Menurutnya, kelima tersangka tersebut adalah, HA warga Dsn. Keude Meuke Ds. Ie Bintah Aceh Tamiang, JS warga Dsn. Samarinda Alue Drien Aceh Timur, RS warga Dsn. Lembah Jaya Ds. Krueng Sikajang Aceh Tamiang.
Selanjutnya, MS warga Dsn. Lembah Jaya Ds. Krueng Sikajang Aceh Tamiang dan terakhir DR warga Dsn Sejahtera Kp. Alue Lhok Kec. Karang Baru Kab.
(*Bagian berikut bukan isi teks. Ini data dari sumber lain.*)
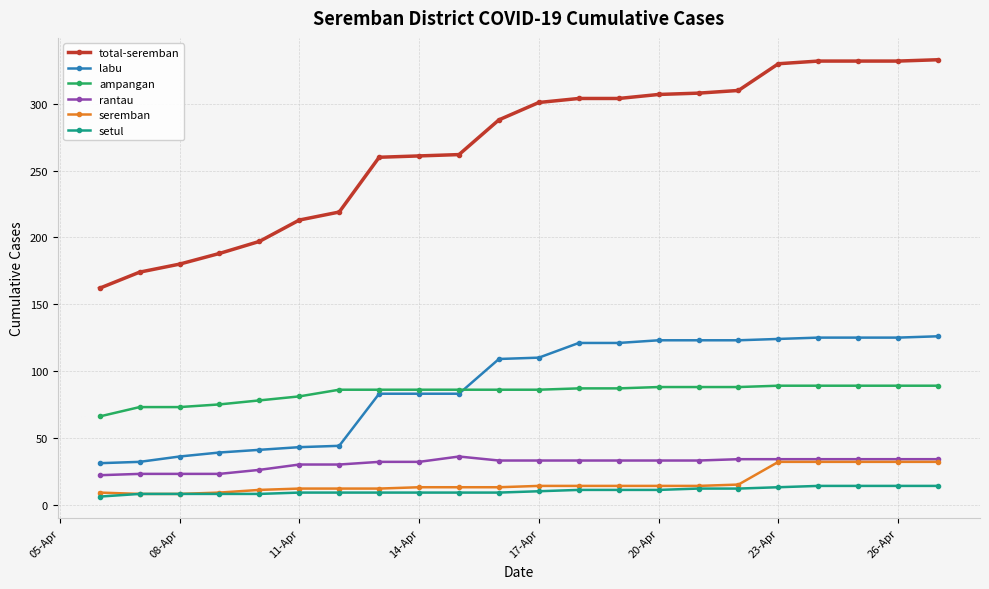

Does the chart have visible grid lines?

Yes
Aceh Tamiang.
Sambung Kasat, Adapun barang bukti yang kita amankan dari masing – masing, tsk 1 unit Sepmor Merk Honda Beat, Tanpa Nopol depan belakang, warna merah, 1 unit Sepmor Merk Honda Supra X 125, Nopol BL 4508 UO, warna hitam, 1 unit Sepmor Merk Honda Supra X 125 warna hitam tanpa Nopol depan dan belakang, 1 unit Sepmor Merk Honda Blade warna hitam, Tanpa Nopol depan Nopol belakang BL 3593 GM, 1 unit Sepmor Merk Honda Scoopy warna hitam Silver, Dengan Nopol BL 4256 FAC.
Sementara modus operandi mareka beraksi dengan cara merusak kunci kontak dengan menggunakan Kunci "T" dan untuk pelaku selalu melakukan pencurian terhadap sepeda motor yang ditinggal pemiliknya pada saat melaksanakan ibadah shalat di Mesjid.
Kelima tersangka tersebut aman kita jerat dengan Pasal 363 Ayat 2 KUHPidana. Dengan ancaman Pidananya adalah Maksimal 9 (sembilan) tahun Penjara. Ujar Kasat Reskrim.
Pengungkapan kasus ini berawal saat ditangkapnya, HA di depan Masjid Gampong Alue Dua Bakaran Batee Langsa Baro, Rabu, (08/042020) sekira Pukul 22.00. Dari kasus tertangkapnya HA, polisi melanjutkan pengembangan terhadap kasus tersebut. Imbuhnya.